Pilot Andrew Reitsma has seized the COVID-19 standdown as a catalyst to venture forward into the world of unmanned flying.
‘When the pandemic hit, it was tough, but I also just thought it was the perfect opportunity to start my own drone photography business, Aerial Aperture,’ he says.
‘I consider myself extremely lucky. A lot of other pilots are doing it really tough, particular the younger pilots who might not have something else to fall back on.’
Andrew said he’s always had an interest in photography and filming, making videos as a kid using his Dad’s old wind-up Super 8 camera.
‘A couple of years ago my friend was writing a script for a movie and it needed some aerial shots – this was in the early days of the [DJI] Mavic 2 Pros, which had just been released,’ he says.
‘This sparked my interest as I had also been flying model helicopters for years and experimenting with them, like installing GoPros under them to get aerial footage.
‘So, I sort of went from there and got my drone pilot licence and worked my way up the ranks to fly heavier drones such as the DJI Matrice 600 as well as the S1000. I’m now also a drone instructor with OVRL.
‘I’ve gained some incredible drone flying experience. It’s been such an interesting journey and while I still fly the drone helicopter for fun, for now I’m really focusing on my drone business, and I just love it!’

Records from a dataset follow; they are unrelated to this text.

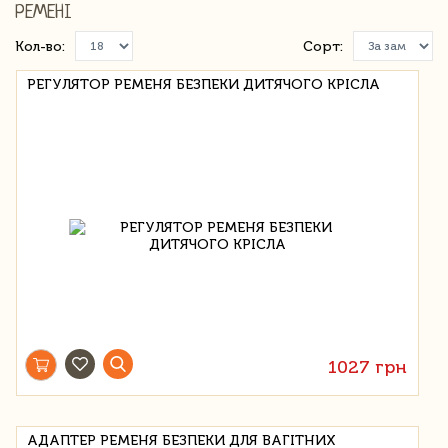
РЕМЕНІ
Кол-во:
Сорт:
РЕГУЛЯТОР РЕМЕНЯ БЕЗПЕКИ ДИТЯЧОГО КРІСЛА
1027 грн
АДАПТЕР РЕМЕНЯ БЕЗПЕКИ ДЛЯ ВАГІТНИХ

Andrew is optimistic that he will be back flying the A380s ‘sooner rather than later’ and is maintaining his currency by training in the sim every 3 months.
‘What’s that old saying, “If you don’t use it, you lose it?”, so being in the simulator is a great way to reconnect with the crew,’ he says. ‘We also have to prepare for when those international borders finally open because people are going to be absolutely crazy to go on a holiday somewhere outside Australia.
‘I aim to keep flying both manned and unmanned aircraft as long as I possibly can, provided I can keep enjoying it.’
Andrew says that with 36 years with Qantas and a current casual job in patient transport with NSW Health, safety and compliance is paramount and ‘flows in my veins’.
‘If it’s not safe and if it’s not legal, I won’t do it,’ he says. ‘I adopt that principle and I have lost a couple of drone jobs because I’m not willing to compromise on breaking the rules. I’m not prepared to take that risk just for a drone shot.
‘So, my advice for drone flyers is to familiarise yourself with the CASA rules – they’re there to keep you and others safe.’